Hosting friends at your place can be a pleasant, warm, connective experience. Gathering those you love all in the same place, plus the added benefit of not having to travel anywhere yourself simply cannot be beat. However, you will need to reckon with the fact that these people will be within viewing distance of all your earthly possessions. Here’s how:
Make it a “kitchen only” type of hang.
Contain the hang to your kitchen plus the area of your apartment that’s directly by the front door. Punish those who wander off. Sure, people might catch a glimpse of your kitchen stuff, but it’s better than them glimpsing your living room or, god forbid, your bedroom.
Invest in canvas drop cloths like painters use.
If you cover everything in your apartment with plain canvas drop cloths, nobody can pass judgment on your things! Wait, will they think it’s weird that you own so many canvas drop cloths? Because technically you own these now, too. Agh, there’s no escaping the prying, curious, good-natured eyes of those you know and love!
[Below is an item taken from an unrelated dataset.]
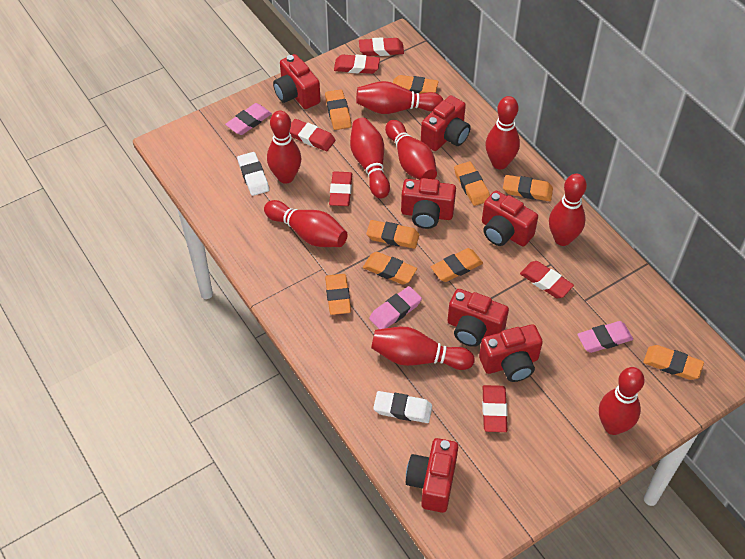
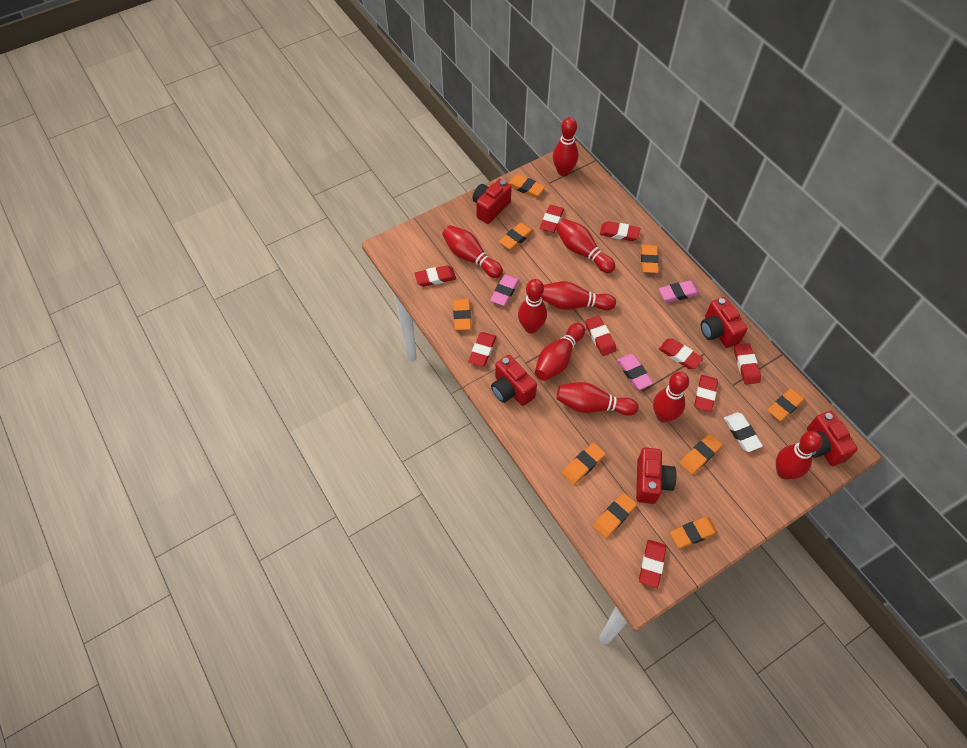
red camera: 7 -> 5
red eraser: 6 -> 9
white eraser: 2 -> 1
Be extremely cagey whenever someone looks at or makes a comment about any of your things.
If your friend checks their reflection in your mirror? Say, “Target, okay? I got it from fucking Target. Happy?” Even if they say something well-intentioned like, “I love your wall decor!” make sure to head them off by saying something cryptic like, “I literally have no idea what you’re talking about.” Even something as innocuous as, “Hey, where’s your bathroom?” could have mocking, or even evil, undertones. Make sure to respond in kind by saying something like, “Should I get my butler to show you where it is?” or “To use the bathroom you have to pay the toll…” They’ll drop the subject and avert their eyes in no time.
Be vulnerable and open yourself up to being known?
Wait, that’s crazy, right? Okay, yeah, it felt weird even to say. Definitely don’t do this. The creepy tarps are a better option than this.
Blindfolds.
Some restaurants do blindfolded dining experiences, right? To enhance the taste of the food, or whatever? Do that at your apartment, even though you’re not hosting a dinner party and this was supposed to be a movie-centric hang.
There you have it! Hopefully the tarps hold up and the blindfolds work because otherwise you’re at risk of creating richer and more intimate bonds with those you hold dearest. Good luck!